In the Courts and in the Office:

A possible court decision that would have included testimony on the NY report was going to be Holland in Brooklyn NY. A Frye challenge to Dr. Shoemaker’s testimony was mounted but was not accepted by the trial judge. No formal opinion was written, however. As Dr. Shoemaker prepared to testify, the case was settled.

One of Dr. Shoemaker’s patients, sickened by exposure to the Federal Building adjacent to the 9/11 site in New York City, has filed a Federal OWCP case seeking compensation for his lost time and personal injuries. His complaint is modeled on the Haeffner decision from 2009 in which the FAA lost their attempt to deny benefits to a disabled Air Traffic Controller sickened by exposure to the Metro Airport Tower in Detroit. The Control Tower there is still moldy; efforts are ongoing to clean up the building. With its concrete walls guaranteeing condensation problems indoors and central elevator shaft that acts as a piston to drive up contaminated air, I fear flying into Metro, though I must do so on Valentine’s Day to appear in the Aiello case.

The Aiello case, brought by plaintiffs’ attorneys Vicki and Tim Corr, is marked by the rather miraculous improvement of young Diane Aiello. She had been suffering from profound developmental delay from birth, as she had been conceived and carried to term delivery in a home with massive water intrusion and growth of microbes indoors. Diane was noted by her attending neuropsychologist to be markedly improved for the first time in four years, at a time coinciding with use of cholestyramine as the only changed variable.

In the Office...

Another happy occasion occurred last week when a 7-year old boy, another with profound developmental impairment following his conception and Mother’s gestation in a moldy home, said his first word and began to walk within six weeks of starting CSM as well. That event was just one day before we heard from a patient from New Jersey who had Lyme disease some years ago that occurred while he was living in a heavily water-damaged home. He shortly thereafter developed a dense central visual loss, effectively rendering him blind. He sought care from the finest neuro-ophthalmologists in Philadelphia and Columbia Presbyterian to no avail. He was treated for his mold illness using the standard sequential therapy. Nothing helped his vision in the early sequences of treatment; he became saddened but never gave up hope. He began using vasoactive intestinal polypeptide (VIP) in mid-December 2010 as his ERMI was now normal after remediation and his nasal culture wasn’t scary. By early mid-January he noted his numbness and tingling in his extremities had cleared and his fatigue abated. On a phone call 1/17/11 he said he is now seeing colors. Gold is gold, the sun is bright. Reds became browns and then reds. Truly a magical phone call! He has long way to go but the benefits of VIP are clear. We are not saying that blindness is treated by VIP: this man is responding, however.

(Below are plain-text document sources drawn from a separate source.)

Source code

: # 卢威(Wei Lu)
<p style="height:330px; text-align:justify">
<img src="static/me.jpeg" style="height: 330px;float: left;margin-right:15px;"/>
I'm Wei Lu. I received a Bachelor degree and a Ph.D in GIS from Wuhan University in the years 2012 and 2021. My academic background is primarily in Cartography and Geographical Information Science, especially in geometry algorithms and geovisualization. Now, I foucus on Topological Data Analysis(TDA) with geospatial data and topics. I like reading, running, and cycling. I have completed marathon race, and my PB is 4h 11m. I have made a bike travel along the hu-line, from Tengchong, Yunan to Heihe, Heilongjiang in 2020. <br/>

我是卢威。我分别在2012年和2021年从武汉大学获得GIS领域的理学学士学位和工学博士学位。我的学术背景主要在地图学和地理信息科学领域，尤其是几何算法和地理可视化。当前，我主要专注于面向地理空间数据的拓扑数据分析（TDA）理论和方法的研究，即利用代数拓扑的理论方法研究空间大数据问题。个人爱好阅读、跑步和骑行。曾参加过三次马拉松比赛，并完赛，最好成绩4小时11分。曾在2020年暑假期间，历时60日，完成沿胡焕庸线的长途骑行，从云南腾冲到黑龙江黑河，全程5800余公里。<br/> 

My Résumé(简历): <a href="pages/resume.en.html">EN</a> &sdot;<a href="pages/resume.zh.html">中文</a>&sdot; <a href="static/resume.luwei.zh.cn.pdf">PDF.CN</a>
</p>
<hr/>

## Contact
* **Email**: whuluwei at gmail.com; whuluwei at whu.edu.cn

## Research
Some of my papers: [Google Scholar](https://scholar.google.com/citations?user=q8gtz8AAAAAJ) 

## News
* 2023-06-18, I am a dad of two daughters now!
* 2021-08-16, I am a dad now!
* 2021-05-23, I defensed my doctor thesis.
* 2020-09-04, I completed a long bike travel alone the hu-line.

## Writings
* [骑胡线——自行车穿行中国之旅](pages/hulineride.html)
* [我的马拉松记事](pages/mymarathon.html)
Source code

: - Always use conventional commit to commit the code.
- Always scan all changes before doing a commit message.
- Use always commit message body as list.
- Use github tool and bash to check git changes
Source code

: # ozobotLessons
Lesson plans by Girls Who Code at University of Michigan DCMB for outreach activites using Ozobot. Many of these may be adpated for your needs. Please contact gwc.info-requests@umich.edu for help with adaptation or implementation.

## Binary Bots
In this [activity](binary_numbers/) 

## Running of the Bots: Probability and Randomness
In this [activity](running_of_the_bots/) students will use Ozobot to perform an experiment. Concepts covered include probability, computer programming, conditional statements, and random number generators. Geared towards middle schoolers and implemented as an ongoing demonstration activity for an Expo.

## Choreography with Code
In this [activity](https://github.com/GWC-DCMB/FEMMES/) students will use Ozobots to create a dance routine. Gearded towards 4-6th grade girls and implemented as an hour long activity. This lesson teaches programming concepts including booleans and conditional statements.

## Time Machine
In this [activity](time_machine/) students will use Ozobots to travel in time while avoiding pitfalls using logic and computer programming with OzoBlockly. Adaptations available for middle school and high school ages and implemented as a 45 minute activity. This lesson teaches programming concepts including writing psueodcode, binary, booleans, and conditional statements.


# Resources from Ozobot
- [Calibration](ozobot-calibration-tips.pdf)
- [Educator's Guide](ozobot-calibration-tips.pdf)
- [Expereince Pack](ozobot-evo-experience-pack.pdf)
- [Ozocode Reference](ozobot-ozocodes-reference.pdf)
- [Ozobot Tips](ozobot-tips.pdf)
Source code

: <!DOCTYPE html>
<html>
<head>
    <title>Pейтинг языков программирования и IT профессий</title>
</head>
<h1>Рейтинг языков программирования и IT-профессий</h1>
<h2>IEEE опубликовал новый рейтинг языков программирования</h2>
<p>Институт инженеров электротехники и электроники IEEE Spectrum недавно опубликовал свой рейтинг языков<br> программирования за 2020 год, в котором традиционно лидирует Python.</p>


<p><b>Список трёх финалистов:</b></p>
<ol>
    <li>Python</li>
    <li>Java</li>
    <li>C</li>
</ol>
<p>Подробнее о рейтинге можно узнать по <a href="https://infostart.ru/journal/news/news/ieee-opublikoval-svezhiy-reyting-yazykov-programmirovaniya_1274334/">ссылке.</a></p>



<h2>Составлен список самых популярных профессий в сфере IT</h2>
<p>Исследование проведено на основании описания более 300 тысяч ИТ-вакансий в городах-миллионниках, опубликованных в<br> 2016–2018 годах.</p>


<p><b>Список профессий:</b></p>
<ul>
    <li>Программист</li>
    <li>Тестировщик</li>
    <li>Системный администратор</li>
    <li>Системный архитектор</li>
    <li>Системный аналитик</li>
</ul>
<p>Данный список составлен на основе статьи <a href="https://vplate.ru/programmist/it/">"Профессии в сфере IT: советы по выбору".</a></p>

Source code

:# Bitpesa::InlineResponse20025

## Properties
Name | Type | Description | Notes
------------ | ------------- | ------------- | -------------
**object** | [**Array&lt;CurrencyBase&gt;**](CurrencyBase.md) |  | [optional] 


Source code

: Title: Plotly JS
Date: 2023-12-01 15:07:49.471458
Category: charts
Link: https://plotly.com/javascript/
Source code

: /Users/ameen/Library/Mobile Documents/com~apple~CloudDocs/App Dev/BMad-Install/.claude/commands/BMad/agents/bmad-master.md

The formal paper reporting the IRB-approved clinical trial of VIP in those with profound chronic fatiguing illness should be ready for submission this month.

The genomics work continues; we hope to have exciting news soon on this long-awaited project.

Meanwhile, court cases in the Bahamas, Tortola and Barbados are developing. Moldy buildings in the Caribbean create the same kind of human health effects as they do in the US. I am concerned that the courts in these foreign countries don’t have the precedent that we have in the US. On the other hand, the use of defense-fabricated publications routinely seen in US court cases hasn’t gotten into the precedent-forming decisions either.